Tues Oct 21st Have been scraping off the paper again
to day and getting ready for the painters
Have been to work some on the sleeves
of my cashmere have sewed part of the
trimming on. Hannah called to ask
me to take care of her babe for her to go
to Boston tomorrow Was in the other part
of the house part of the afternoon
The house continued to be in some upheaval this morning as Evelina scraped more wallpaper off of the parlor walls in order to get “ready for the painters.” Her arms and hands must have ached with the effort. Soon enough she broke away from that task and turned to her sewing, probably with relief. For some time she had been working on a new wool dress and today sewed some trim on. Did she add fringe, or piping, or lace? Or did she add the ribbon she’d been looking for lately?
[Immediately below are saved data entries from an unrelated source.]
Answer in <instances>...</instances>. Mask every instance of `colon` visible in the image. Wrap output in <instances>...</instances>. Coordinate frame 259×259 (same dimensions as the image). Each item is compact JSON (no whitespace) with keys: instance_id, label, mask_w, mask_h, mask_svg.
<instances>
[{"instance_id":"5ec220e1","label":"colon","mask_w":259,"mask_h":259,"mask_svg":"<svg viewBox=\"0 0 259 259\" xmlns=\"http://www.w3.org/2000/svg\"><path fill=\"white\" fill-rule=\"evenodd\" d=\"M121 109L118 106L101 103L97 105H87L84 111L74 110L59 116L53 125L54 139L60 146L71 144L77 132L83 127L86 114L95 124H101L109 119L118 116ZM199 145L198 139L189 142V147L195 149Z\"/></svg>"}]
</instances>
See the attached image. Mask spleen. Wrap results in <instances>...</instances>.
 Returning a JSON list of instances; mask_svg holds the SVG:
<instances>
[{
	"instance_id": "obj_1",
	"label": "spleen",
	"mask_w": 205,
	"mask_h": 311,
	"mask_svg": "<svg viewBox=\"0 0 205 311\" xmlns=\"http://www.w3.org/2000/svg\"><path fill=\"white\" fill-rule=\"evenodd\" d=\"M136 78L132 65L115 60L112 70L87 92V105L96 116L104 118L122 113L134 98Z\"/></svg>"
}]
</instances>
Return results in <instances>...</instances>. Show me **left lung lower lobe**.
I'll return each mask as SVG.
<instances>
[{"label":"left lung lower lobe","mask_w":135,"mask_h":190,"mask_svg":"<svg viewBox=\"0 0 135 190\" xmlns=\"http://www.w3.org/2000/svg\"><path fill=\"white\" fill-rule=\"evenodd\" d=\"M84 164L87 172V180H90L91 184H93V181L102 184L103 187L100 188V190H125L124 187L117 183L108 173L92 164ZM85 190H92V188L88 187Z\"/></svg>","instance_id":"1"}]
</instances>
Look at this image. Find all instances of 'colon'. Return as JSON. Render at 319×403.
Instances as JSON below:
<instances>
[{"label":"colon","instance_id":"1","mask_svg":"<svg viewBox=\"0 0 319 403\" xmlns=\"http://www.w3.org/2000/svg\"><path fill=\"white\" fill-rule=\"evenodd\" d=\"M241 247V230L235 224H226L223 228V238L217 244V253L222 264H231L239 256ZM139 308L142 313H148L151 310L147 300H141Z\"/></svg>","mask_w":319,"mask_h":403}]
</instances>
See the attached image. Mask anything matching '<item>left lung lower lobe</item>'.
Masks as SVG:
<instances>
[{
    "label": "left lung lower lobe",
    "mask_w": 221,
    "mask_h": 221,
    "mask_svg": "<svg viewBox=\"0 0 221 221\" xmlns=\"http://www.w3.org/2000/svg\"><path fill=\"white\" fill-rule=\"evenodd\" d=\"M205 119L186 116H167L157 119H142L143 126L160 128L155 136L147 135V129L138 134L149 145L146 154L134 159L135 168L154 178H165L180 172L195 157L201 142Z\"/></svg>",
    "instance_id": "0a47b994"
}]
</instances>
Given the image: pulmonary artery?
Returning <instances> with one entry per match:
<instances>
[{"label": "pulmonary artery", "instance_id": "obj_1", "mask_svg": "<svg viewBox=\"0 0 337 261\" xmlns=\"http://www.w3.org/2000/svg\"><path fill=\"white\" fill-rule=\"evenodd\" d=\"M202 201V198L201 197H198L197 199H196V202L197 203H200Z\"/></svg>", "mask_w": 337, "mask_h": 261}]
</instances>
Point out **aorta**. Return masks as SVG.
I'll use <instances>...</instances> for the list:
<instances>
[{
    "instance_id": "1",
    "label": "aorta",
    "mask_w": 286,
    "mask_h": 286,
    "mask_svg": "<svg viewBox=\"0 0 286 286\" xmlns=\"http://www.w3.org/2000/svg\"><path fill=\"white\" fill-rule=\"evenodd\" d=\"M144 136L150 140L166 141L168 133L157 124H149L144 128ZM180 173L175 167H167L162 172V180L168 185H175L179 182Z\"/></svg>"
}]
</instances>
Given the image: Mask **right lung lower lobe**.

The bad weather from the weekend had disappeared. According to Old Oliver’s daily chronicle “there was a large fog this morning + after it went of[f] it was verry warm wind brisk from south west Mr Arnold came here to day to sleight the shop at great pond.”
Hannah Lincoln Gilmore, wife of Evelina’s nephew Alson “Augustus” Gilmore, came by to ask her aunt to babysit the next day. Evelina, always a friend to younger women, agreed to watch Hannah’s infant son. It’s worth noting that in order to ask that favor, Hannah had to walk over from the village to physically appear at Evelina’s house. That, or she could have written a note and asked someone to deliver it. There was no phoning, no texting, no emailing, no instant messaging. Instead, there was a knock on the door and a face-to-face request. That’s how it was done in 1851.
Evelina wound up the day with a visit to Sarah Witherell and her houseguest, Susan Orr, in the other part of the house.
3 thoughts on “October 21, 1851”
There was no phoning, no texting, no emailing, no instant messaging. Instead, there was a knock on the door and a face-to-face request. That’s how it was done in 1851. nice scribbling….
“Mr Arnold came here to day to sleight the shop at great pond.” Somewhere in the dusty files, I have a picture of that shop, which I acquired from the Easton HS, taken from a distance, which sat at the outlet of Ames-Long-The Great Pond until it was transformed in the last forty years to the modern dwelling there now. Old timers recalled when shovels were stored there, but not its actual operation.
How wonderful that you have any image of that shop.